Your instructions
Your task is to return the data below, word for word.

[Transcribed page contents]

• • • •

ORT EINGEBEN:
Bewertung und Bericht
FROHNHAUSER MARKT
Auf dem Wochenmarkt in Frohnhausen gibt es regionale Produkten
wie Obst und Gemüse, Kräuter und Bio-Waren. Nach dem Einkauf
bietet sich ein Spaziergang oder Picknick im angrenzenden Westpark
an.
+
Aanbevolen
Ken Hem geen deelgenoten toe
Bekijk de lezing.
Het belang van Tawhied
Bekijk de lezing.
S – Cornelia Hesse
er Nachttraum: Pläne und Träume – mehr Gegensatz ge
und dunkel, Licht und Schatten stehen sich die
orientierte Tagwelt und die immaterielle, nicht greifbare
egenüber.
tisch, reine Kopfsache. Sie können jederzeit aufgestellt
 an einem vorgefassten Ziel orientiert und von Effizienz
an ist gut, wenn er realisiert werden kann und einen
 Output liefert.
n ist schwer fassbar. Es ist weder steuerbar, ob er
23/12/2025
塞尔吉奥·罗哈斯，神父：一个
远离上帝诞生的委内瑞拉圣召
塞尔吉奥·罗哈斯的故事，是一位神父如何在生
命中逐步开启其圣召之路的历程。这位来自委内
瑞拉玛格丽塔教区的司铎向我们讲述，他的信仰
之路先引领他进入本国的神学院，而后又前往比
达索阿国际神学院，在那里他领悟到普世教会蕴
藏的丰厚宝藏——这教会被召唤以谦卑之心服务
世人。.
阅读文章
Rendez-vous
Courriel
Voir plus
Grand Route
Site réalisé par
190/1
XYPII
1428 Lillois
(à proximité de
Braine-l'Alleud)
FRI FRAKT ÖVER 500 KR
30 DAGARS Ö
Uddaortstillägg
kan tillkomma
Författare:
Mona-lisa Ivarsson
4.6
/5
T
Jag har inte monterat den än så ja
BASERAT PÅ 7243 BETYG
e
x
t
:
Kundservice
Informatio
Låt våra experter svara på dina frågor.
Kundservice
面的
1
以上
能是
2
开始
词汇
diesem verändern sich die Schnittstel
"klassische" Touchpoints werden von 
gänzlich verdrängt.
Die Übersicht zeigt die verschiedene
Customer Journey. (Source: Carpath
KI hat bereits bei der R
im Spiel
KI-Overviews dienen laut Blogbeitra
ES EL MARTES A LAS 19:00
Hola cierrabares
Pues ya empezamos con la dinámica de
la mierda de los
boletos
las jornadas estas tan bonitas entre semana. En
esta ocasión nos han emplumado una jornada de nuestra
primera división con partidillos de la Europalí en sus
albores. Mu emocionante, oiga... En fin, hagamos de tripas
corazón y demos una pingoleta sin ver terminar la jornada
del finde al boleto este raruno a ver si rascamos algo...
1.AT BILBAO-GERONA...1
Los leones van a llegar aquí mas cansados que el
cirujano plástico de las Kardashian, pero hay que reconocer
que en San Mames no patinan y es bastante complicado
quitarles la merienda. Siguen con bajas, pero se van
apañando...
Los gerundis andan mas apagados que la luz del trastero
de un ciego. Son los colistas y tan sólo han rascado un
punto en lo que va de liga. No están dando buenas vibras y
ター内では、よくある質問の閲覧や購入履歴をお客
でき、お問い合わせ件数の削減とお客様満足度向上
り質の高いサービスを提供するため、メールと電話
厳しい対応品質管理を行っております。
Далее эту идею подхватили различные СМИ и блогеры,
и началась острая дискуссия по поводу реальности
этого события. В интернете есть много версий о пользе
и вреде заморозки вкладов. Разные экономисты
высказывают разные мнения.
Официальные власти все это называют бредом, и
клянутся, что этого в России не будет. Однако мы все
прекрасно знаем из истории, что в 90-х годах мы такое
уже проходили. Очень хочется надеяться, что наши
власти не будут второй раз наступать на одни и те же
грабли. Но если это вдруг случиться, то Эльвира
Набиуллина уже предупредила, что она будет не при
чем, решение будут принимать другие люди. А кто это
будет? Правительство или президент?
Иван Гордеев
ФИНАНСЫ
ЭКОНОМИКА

• • • •

Exercise output
ORT EINGEBEN:
Bewertung und Bericht
FROHNHAUSER MARKT
Auf dem Wochenmarkt in Frohnhausen gibt es regionale Produkten
wie Obst und Gemüse, Kräuter und Bio-Waren. Nach dem Einkauf
bietet sich ein Spaziergang oder Picknick im angrenzenden Westpark
an.
+
Aanbevolen
Ken Hem geen deelgenoten toe
Bekijk de lezing.
Het belang van Tawhied
Bekijk de lezing.
S – Cornelia Hesse
er Nachttraum: Pläne und Träume – mehr Gegensatz ge
und dunkel, Licht und Schatten stehen sich die
orientierte Tagwelt und die immaterielle, nicht greifbare
egenüber.
tisch, reine Kopfsache. Sie können jederzeit aufgestellt
 an einem vorgefassten Ziel orientiert und von Effizienz
an ist gut, wenn er realisiert werden kann und einen
 Output liefert.
n ist schwer fassbar. Es ist weder steuerbar, ob er
23/12/2025
塞尔吉奥·罗哈斯，神父：一个
远离上帝诞生的委内瑞拉圣召
塞尔吉奥·罗哈斯的故事，是一位神父如何在生
命中逐步开启其圣召之路的历程。这位来自委内
瑞拉玛格丽塔教区的司铎向我们讲述，他的信仰
之路先引领他进入本国的神学院，而后又前往比
达索阿国际神学院，在那里他领悟到普世教会蕴
藏的丰厚宝藏——这教会被召唤以谦卑之心服务
世人。.
阅读文章
Rendez-vous
Courriel
Voir plus
Grand Route
Site réalisé par
190/1
XYPII
1428 Lillois
(à proximité de
Braine-l'Alleud)
FRI FRAKT ÖVER 500 KR
30 DAGARS Ö
Uddaortstillägg
kan tillkomma
Författare:
Mona-lisa Ivarsson
4.6
/5
T
Jag har inte monterat den än så ja
BASERAT PÅ 7243 BETYG
e
x
t
:
Kundservice
Informatio
Låt våra experter svara på dina frågor.
Kundservice
面的
1
以上
能是
2
开始
词汇
diesem verändern sich die Schnittstel
"klassische" Touchpoints werden von 
gänzlich verdrängt.
Die Übersicht zeigt die verschiedene
Customer Journey. (Source: Carpath
KI hat bereits bei der R
im Spiel
KI-Overviews dienen laut Blogbeitra
ES EL MARTES A LAS 19:00
Hola cierrabares
Pues ya empezamos con la dinámica de
la mierda de los
boletos
las jornadas estas tan bonitas entre semana. En
esta ocasión nos han emplumado una jornada de nuestra
primera división con partidillos de la Europalí en sus
albores. Mu emocionante, oiga... En fin, hagamos de tripas
corazón y demos una pingoleta sin ver terminar la jornada
del finde al boleto este raruno a ver si rascamos algo...
1.AT BILBAO-GERONA...1
Los leones van a llegar aquí mas cansados que el
cirujano plástico de las Kardashian, pero hay que reconocer
que en San Mames no patinan y es bastante complicado
quitarles la merienda. Siguen con bajas, pero se van
apañando...
Los gerundis andan mas apagados que la luz del trastero
de un ciego. Son los colistas y tan sólo han rascado un
punto en lo que va de liga. No están dando buenas vibras y
ター内では、よくある質問の閲覧や購入履歴をお客
でき、お問い合わせ件数の削減とお客様満足度向上
り質の高いサービスを提供するため、メールと電話
厳しい対応品質管理を行っております。
Далее эту идею подхватили различные СМИ и блогеры,
и началась острая дискуссия по поводу реальности
этого события. В интернете есть много версий о пользе
и вреде заморозки вкладов. Разные экономисты
высказывают разные мнения.
Официальные власти все это называют бредом, и
клянутся, что этого в России не будет. Однако мы все
прекрасно знаем из истории, что в 90-х годах мы такое
уже проходили. Очень хочется надеяться, что наши
власти не будут второй раз наступать на одни и те же
грабли. Но если это вдруг случиться, то Эльвира
Набиуллина уже предупредила, что она будет не при
чем, решение будут принимать другие люди. А кто это
будет? Правительство или президент?
Иван Гордеев
ФИНАНСЫ
ЭКОНОМИКА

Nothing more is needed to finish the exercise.